# Microsoft Office Application Help - Excel Help forum > Excel Charting & Pivots >  > [SOLVED] Line Chart - Horizontal is months, vertical is lables and totals

## Shruder

Hello, 

I am having issues getting this line chart to line up the way I want it (attached excel). 

I want to grab the months of Jul-20 to Dec -20 in row 3 of sheet1, and display that up top as horizontal. 

Then grab A7:A9 vertical lables from sheet1. And also grab G7:M9 for data to display across horizontal. 

any ideas? 

chart.PNG

Chart Data.PNG

----------


## MrShorty

I wasn't sure of all the details, but this should be close:

1) I selected A7:A9 -> Ctrl -> select G7:M9 to get a multi-area selection
2) Insert -> Line chart.

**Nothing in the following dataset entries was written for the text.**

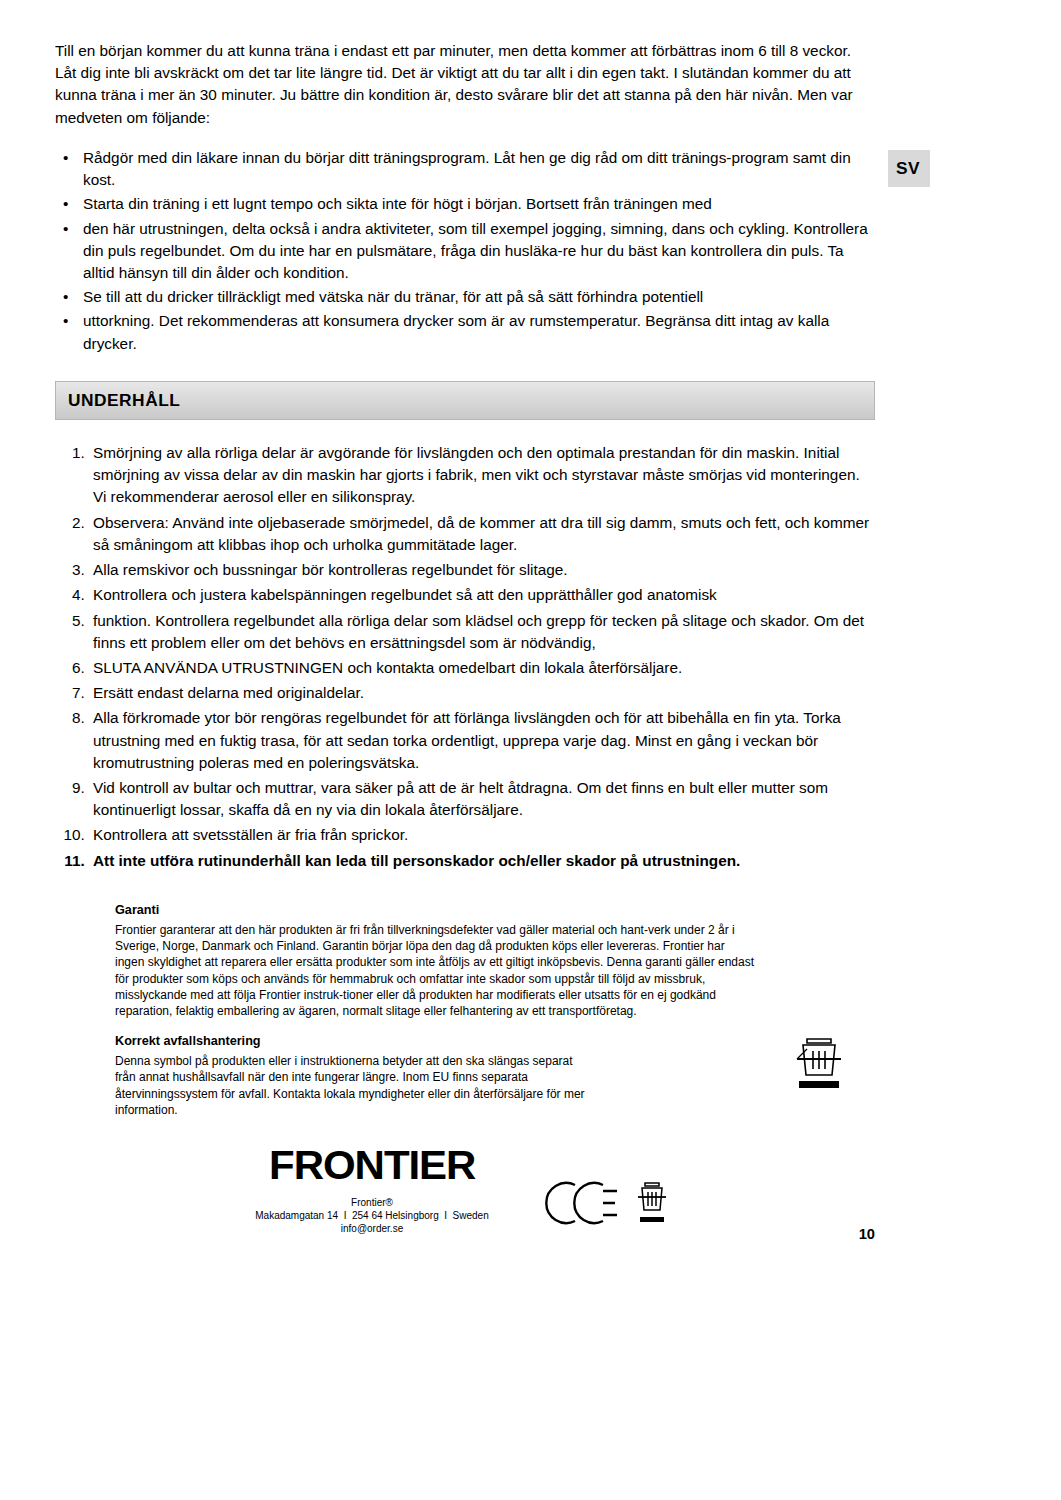SV
Till en början kommer du att kunna träna i endast ett par minuter, men detta kommer att förbättras inom 6 till 8 veckor. Låt dig inte bli avskräckt om det tar lite längre tid. Det är viktigt att du tar allt i din egen takt. I slutändan kommer du att kunna träna i mer än 30 minuter. Ju bättre din kondition är, desto svårare blir det att stanna på den här nivån. Men var medveten om följande:
Rådgör med din läkare innan du börjar ditt träningsprogram. Låt hen ge dig råd om ditt tränings-program samt din kost.
Starta din träning i ett lugnt tempo och sikta inte för högt i början. Bortsett från träningen med
den här utrustningen, delta också i andra aktiviteter, som till exempel jogging, simning, dans och cykling. Kontrollera din puls regelbundet. Om du inte har en pulsmätare, fråga din husläka-re hur du bäst kan kontrollera din puls. Ta alltid hänsyn till din ålder och kondition.
Se till att du dricker tillräckligt med vätska när du tränar, för att på så sätt förhindra potentiell
uttorkning. Det rekommenderas att konsumera drycker som är av rumstemperatur. Begränsa ditt intag av kalla drycker.
UNDERHÅLL
Smörjning av alla rörliga delar är avgörande för livslängden och den optimala prestandan för din maskin. Initial smörjning av vissa delar av din maskin har gjorts i fabrik, men vikt och styrstavar måste smörjas vid monteringen. Vi rekommenderar aerosol eller en silikonspray.
Observera: Använd inte oljebaserade smörjmedel, då de kommer att dra till sig damm, smuts och fett, och kommer så småningom att klibbas ihop och urholka gummitätade lager.
Alla remskivor och bussningar bör kontrolleras regelbundet för slitage.
Kontrollera och justera kabelspänningen regelbundet så att den upprätthåller god anatomisk
funktion. Kontrollera regelbundet alla rörliga delar som klädsel och grepp för tecken på slitage och skador. Om det finns ett problem eller om det behövs en ersättningsdel som är nödvändig,
SLUTA ANVÄNDA UTRUSTNINGEN och kontakta omedelbart din lokala återförsäljare.
Ersätt endast delarna med originaldelar.
Alla förkromade ytor bör rengöras regelbundet för att förlänga livslängden och för att bibehålla en fin yta. Torka utrustning med en fuktig trasa, för att sedan torka ordentligt, upprepa varje dag. Minst en gång i veckan bör kromutrustning poleras med en poleringsvätska.
Vid kontroll av bultar och muttrar, vara säker på att de är helt åtdragna. Om det finns en bult eller mutter som kontinuerligt lossar, skaffa då en ny via din lokala återförsäljare.
Kontrollera att svetsställen är fria från sprickor.
Att inte utföra rutinunderhåll kan leda till personskador och/eller skador på utrustningen.
Garanti
Frontier garanterar att den här produkten är fri från tillverkningsdefekter vad gäller material och hant-verk under 2 år i Sverige, Norge, Danmark och Finland. Garantin börjar löpa den dag då produkten köps eller levereras. Frontier har ingen skyldighet att reparera eller ersätta produkter som inte åtföljs av ett giltigt inköpsbevis. Denna garanti gäller endast för produkter som köps och används för hemmabruk och omfattar inte skador som uppstår till följd av missbruk, misslyckande med att följa Frontier instruk-tioner eller då produkten har modifierats eller utsatts för en ej godkänd reparation, felaktig emballering av ägaren, normalt slitage eller felhantering av ett transportföretag.
Korrekt avfallshantering
Denna symbol på produkten eller i instruktionerna betyder att den ska slängas separat från annat hushållsavfall när den inte fungerar längre. Inom EU finns separata återvinningssystem för avfall. Kontakta lokala myndigheter eller din återförsäljare för mer information.
FRONTIER
Frontier®
Makadamgatan 14 I 254 64 Helsingborg I Sweden
info@order.se
10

Excel defaults to count numbers on the horizontal axis, A7:A9 as the series names/labels, and each row in G7:M9 as the values it charts for each series.
3) To get the dates on the horizontal axis, I pull up the select data dialog -> Edit horizontal category axis labels -> Tell it to use G3:M3 (which technically corresponds to Jun to Dec rather than Jul to Dec. I wasn't sure which one you intended).

That should be close to what you describe.

----------